The loss of PhD students to industry has reached something of a fever pitch in the past year, especially in high demand areas such as machine learning. It’s created a high degree of concern about the health of the talent pipeline in academia.
A recent study from Cornell set out to explore the issue in more depth and assess some of the reasons why people are leaving the sector. The authors tracked several hundred doctoral students across science and engineering disciplines at 38 different American research universities. They were quizzed throughout their graduate training to explore any changes in their career preferences during this time.
It emerged that 80% of students set out on their PhD with the intention of going on to a career in academia, but this plummets to around 50% by the time they graduate. This certainly wasn’t down to any lack of confidence in finding work or in obtaining grants for projects, with few highlighting this as a possible reason.

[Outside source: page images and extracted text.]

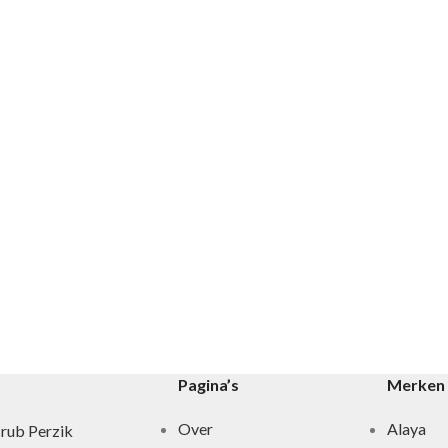
Pagina’s
Merken
Over
Alaya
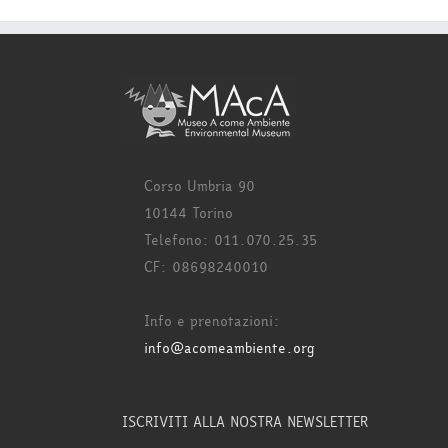
Corso Umbria 90
10144 Torino
Telefono: 011.070.25.35
CF: 08698240010
Info e prenotazioni:
info@acomeambiente.org
ISCRIVITI ALLA NOSTRA NEWSLETTER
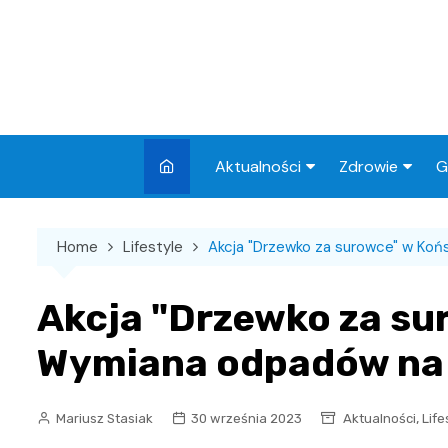
Skip
to
content
Aktualności
Zdrowie
G
Miasto
Apteki
Home
Lifestyle
Akcja "Drzewko za surowce" w Koń
Wydarzenia
Szpital
Wiadomości
Przychodnie
Akcja "Drzewko za su
Kronika policyjna
Sklepy medyc
Wymiana odpadów na 
Sport
Podróże
,
Mariusz Stasiak
30 września 2023
Aktualności
Life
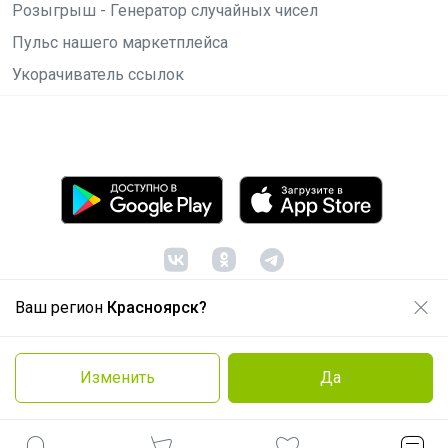
Розыгрыш - Генератор случайных чисел
Пульс нашего маркетплейса
Укорачиватель ссылок
Ваш регион
Красноярск?
© ООО "Лявита", ОГРН 1122468054070, 2012 -
2026
Политика конфиденциальности
Изменить
Да
Cоглашение пользователя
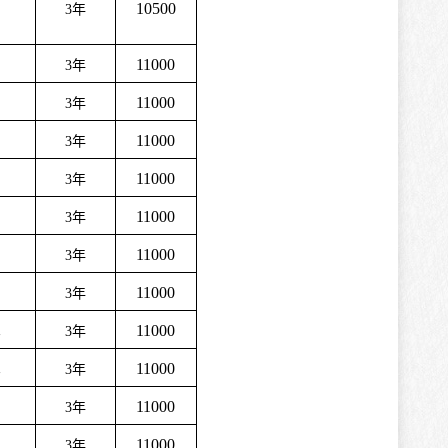
10500
3
年
11000
3
年
11000
3
年
11000
3
年
11000
3
年
11000
3
年
11000
3
年
11000
3
年
术
11000
3
年
术
11000
3
年
11000
3
年
理
11000
3
年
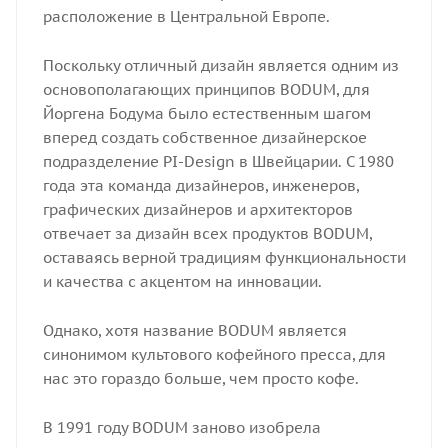
расположение в Центральной Европе.
Поскольку отличный дизайн является одним из
основополагающих принципов BODUM, для
Йоргена Бодума было естественным шагом
вперед создать собственное дизайнерское
подразделение PI-Design в Швейцарии. С 1980
года эта команда дизайнеров, инженеров,
графических дизайнеров и архитекторов
отвечает за дизайн всех продуктов BODUM,
оставаясь верной традициям функциональности
и качества с акцентом на инновации.
Однако, хотя название BODUM является
синонимом культового кофейного пресса, для
нас это гораздо больше, чем просто кофе.
В 1991 году BODUM заново изобрела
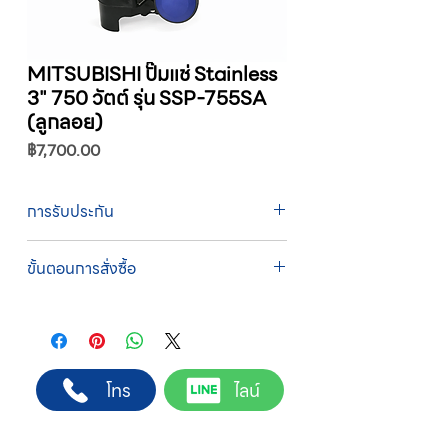
MITSUBISHI ปั๊มแช่ Stainless
3" 750 วัตต์ รุ่น SSP-755SA
(ลูกลอย)
ราคา
฿7,700.00
การรับประกัน
รับประกัน 1 ปี
ขั้นตอนการสั่งซื้อ
ทางบริษัทให้บริการรับคำสั่งซื้อผ่านเจ้าหน้าที่
ฝ่ายขายโดยตรง เพื่อความถูกต้องของข้อมูล
สินค้า ราคา และเงื่อนไขการจัดส่ง
ขั้นตอนการสั่งซื้อ
โทร
ไลน์
1. แคปหน้าจอสินค้า หรือคัดลอกลิงก์สินค้าที่
ต้องการ
2. ติดต่อเจ้าหน้าที่ฝ่ายขายทาง Line ID :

Whilst the vast majority of doctoral students have already undertaken research in their undergraduate careers, they are still often unsure of exactly what a career in the field would entail. It’s when they gain this greater insight into a career in academia that a divergence begins to emerge.
The authors believe that it would be valuable to provide students with more information on possible career paths, and even to help prepare them for lives outside of academia.
They cite the BEST (Broadening Experiences in Scientific Training) program at Cornell, which aims to provide doctoral students with training in careers outside of academia.
Whilst most of the emphasis of the work was on how this might affect the academic world, they also believe it has important insights for industries looking to recruit PhD students. They suggest that rather than trying to emulate the academic environment, it’s important to understand that many students are looking to break from this, and instead want to focus on commercializing new technologies.